The 2014 World Cup in Brazil got off to a shocking start Thursday afternoon, when the home team and heavy favorite to win the whole tournament went down 0-1 early -- and by its own doing, when defender Marcelo kicked the ball past keeper Julio Caesar and into his own team’s net.

The goal, the first of this year’s Cup, was heard round the world, and it puts Marcelo squarely in the spotlight if Brazil loses the match to Croatia in the first round. But many fans believe it was not his fault that the ball happened to slip past other players and in his immediate path as he charged toward the attacking Croatians.

Marcelo Veira, best known as simply “Marcelo,” is one of Brazil’s leading football lights. The left back has played for Real Madrid, one of the strongest teams in the world, since 2007, and has been hailed as one of the most athletic players on this year’s national team.

Born May 12, 1988 in Rio de Janeiro, the 26-year-old has built an impressive resume, being known as similar to Roberto Carlos, a Sao Paulo-born legend who has said “Marcelo possesses a better technical ability than me.” Marcelo is hailed for both his defensive and offensive abilities, having proven himself as both a top-grade left wing and left back.

Whether or not that claim is true remains to be seen as Marcelo’s career progresses, but the Olympic medalist is also known as a versatile and smooth dribbler. He’s scored 15 goals in his tenure at Real Madrid, a remarkable number for a defender.
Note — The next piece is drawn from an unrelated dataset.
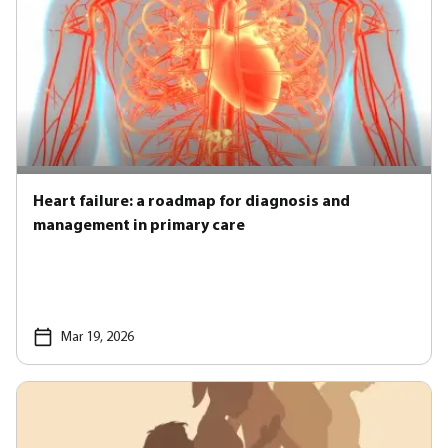
Heart failure: a roadmap for diagnosis and
management in primary care
Mar 19, 2026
The own goal Thursday night against Croatia, which silenced the cheering fans at Arena de Sao Paulo, will go down in history as the Brazilian national team’s first in a World Cup.

Brazil, which has poured more than $11 billion into its preparations for the 2014 World Cup, was gunning to win the event at home, an occurrence that would help to assuage some residents’ anger over the high price the nation paid to host it.

But if the team ends up losing the match tonight, it will go down as one of the biggest upsets in World Cup history, and a national tragedy of epic proportions.

Brazil lost the 1950 World Cup Finals 2-1 to the underdog Uruguay team at home in Rio de Janeiro, a result that many older Brazilians have yet to get over. The event, dubbed the #2 “most stunning moment” in World Cup history by The Guardian, set off a wave of suicides across Brazil.

Marcelo’s own goal isn't as bad -- Brazil could still advance to the next round even with losing a game -- but it's still a shocking event in Brazilian soccer. 

It also, and perhaps unfairly, called to mind the case of Andrés Escobar, the Colombian national team player who was killed back home in Colombia after he scored an own goal in the 1994 World Cup against the United States.

Brazil is one of the most soccer-crazed nations in the world, and winning the World Cup -- the most popular sporting event on Earth with an expected TV audience of nearly 1 billion people -- was the goal since 2007, when the country secured the right to host the tournament  this year.